Depois disso, ele lamentou que atualmente apenas 30% dos casos diagnosticados possam ser operados, no âmbito do II Curso de Competências Clínicas e Cirúrgicas em câncer de pulmão.
"Embora nos últimos anos estejamos experimentando uma revolução no tratamento graças aos bons resultados da imunoterapia, acreditamos que é essencial aumentar o número de pacientes que podem ser submetidos à cirurgia e, para isso, é essencial diagnosticar os pacientes em um estágio anterior. Nesse contexto, a implementação de um programa de triagem é essencial, pois vários estudos demonstraram uma redução na mortalidade por câncer de pulmão graças à triagem", acrescentou.
Os programas de rastreamento devem ser usados para incentivar os fumantes a parar de fumar e a se submeter a testes de função respiratória para detectar outras doenças associadas ao tabagismo.
O Dr. Zabaleta enfatizou que os planos de rastreamento devem ser acompanhados por campanhas de prevenção, que nesse caso devem se concentrar no consumo de tabaco, e considerou essencial lançar esse tipo de mensagem entre os jovens e adolescentes para que eles não comecem a fumar, o que pode reduzir a incidência de câncer de pulmão.

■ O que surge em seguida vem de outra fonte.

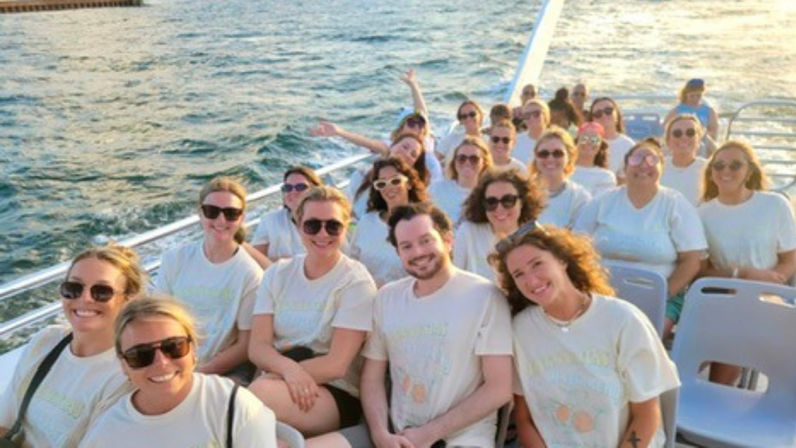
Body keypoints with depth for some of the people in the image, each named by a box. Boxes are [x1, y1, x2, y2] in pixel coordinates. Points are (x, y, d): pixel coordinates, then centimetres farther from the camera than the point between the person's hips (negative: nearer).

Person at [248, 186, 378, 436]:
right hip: (277, 382, 4)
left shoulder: (356, 282, -5)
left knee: (260, 392, -33)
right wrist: (288, 368, -23)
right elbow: (257, 346, -1)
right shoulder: (277, 274, 9)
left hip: (337, 395, -3)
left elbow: (336, 364, -12)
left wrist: (282, 372, -16)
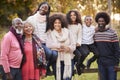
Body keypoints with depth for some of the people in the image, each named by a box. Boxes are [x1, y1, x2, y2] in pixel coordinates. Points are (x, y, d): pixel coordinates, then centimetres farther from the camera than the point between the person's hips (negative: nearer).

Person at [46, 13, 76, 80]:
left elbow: (73, 44, 3)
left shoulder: (67, 32, 10)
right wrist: (60, 46, -12)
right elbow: (49, 45, -12)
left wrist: (68, 48, -15)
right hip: (56, 59, -1)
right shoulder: (50, 33, 3)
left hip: (68, 59, 1)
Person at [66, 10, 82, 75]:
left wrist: (78, 43, -9)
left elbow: (80, 36, 8)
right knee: (78, 54, -24)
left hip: (76, 45, 4)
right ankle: (77, 65, 2)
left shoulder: (79, 25, 14)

A VIABILIDADE DA IMPLEMENTAÇÃO DO RASTREAMENTO DO CÂNCER DE PULMÃO
Para demonstrar a viabilidade da implementação desse tipo de rastreamento no Sistema Nacional de Saúde (SNS), o especialista lembrou o lançamento do Projeto CASSANDRA, promovido pela Sociedade Espanhola de Pneumologia e Cirurgia Torácica (SEPAR) e do qual a SECT participa junto com mais de vinte hospitais e centros de saúde, buscando oferecer educação, prevenção, diagnóstico e cessação do tabagismo, tudo com foco no indivíduo.
"Essa visão centrada no paciente tem várias linhas de ação, incluindo a integração da cessação do tabagismo na triagem, a realização de testes respiratórios funcionais e o uso de todas as informações fornecidas pela tomografia computadorizada de baixa dose para completar uma avaliação global do fumante ou ex-fumante", disse ele.
O programa também defende que as pessoas a serem incluídas na triagem devem ser fumantes ativos ou aqueles que pararam de fumar nos últimos 15 anos, com idade entre 50 e 75 anos, com uma taxa cumulativa de mais de 20 anos-maço.
Zabaleta defendeu a relação custo-benefício do rastreamento na Espanha, com base no estudo europeu NELSON, que estabelece um custo de 2.345 euros por ano de vida ajustado à qualidade (QALY), em linha com os custos de outros programas já financiados na Espanha, como o rastreamento do câncer colorretal (2.154 euros/QALY), do câncer de mama (15.000 euros/QALY) ou do câncer do colo do útero (18.646 euros/QALY).
"Além de ser custo-efetivo, devemos ter em mente que não estamos avaliando o impacto da triagem na cessação do tabagismo e não apenas na saúde pulmonar, mas também em problemas circulatórios, renais ou esofagogástricos. Por todos esses motivos, nós, profissionais da área de câncer de pulmão, acreditamos que já deveríamos ter um sistema de rastreamento público e universal", disse o especialista.
Apesar de todos esses benefícios, ele ressaltou que há desafios e aspectos a serem melhorados em relação aos resultados observados nos estudos sobre rastreamento, após o que destacou que é necessário eliminar o "estigma" associado ao câncer de pulmão, pois, por estar tão intimamente ligado ao tabaco, muitas vezes há desconfiança em "gastar mais dinheiro porque o paciente pediu".
Nesse sentido, ele ressaltou que o câncer de pulmão não é exclusivo de fumantes ou ex-fumantes, portanto, também é importante saber quais não fumantes devem ser examinados.
"A SECT considera que o Sistema Nacional de Saúde (NHS) está pronto para assumir um programa de rastreamento populacional, embora caiba aos Departamentos de Saúde das Comunidades Autônomas tomar a iniciativa de implementá-lo", concluiu o Dr. Zabaleta.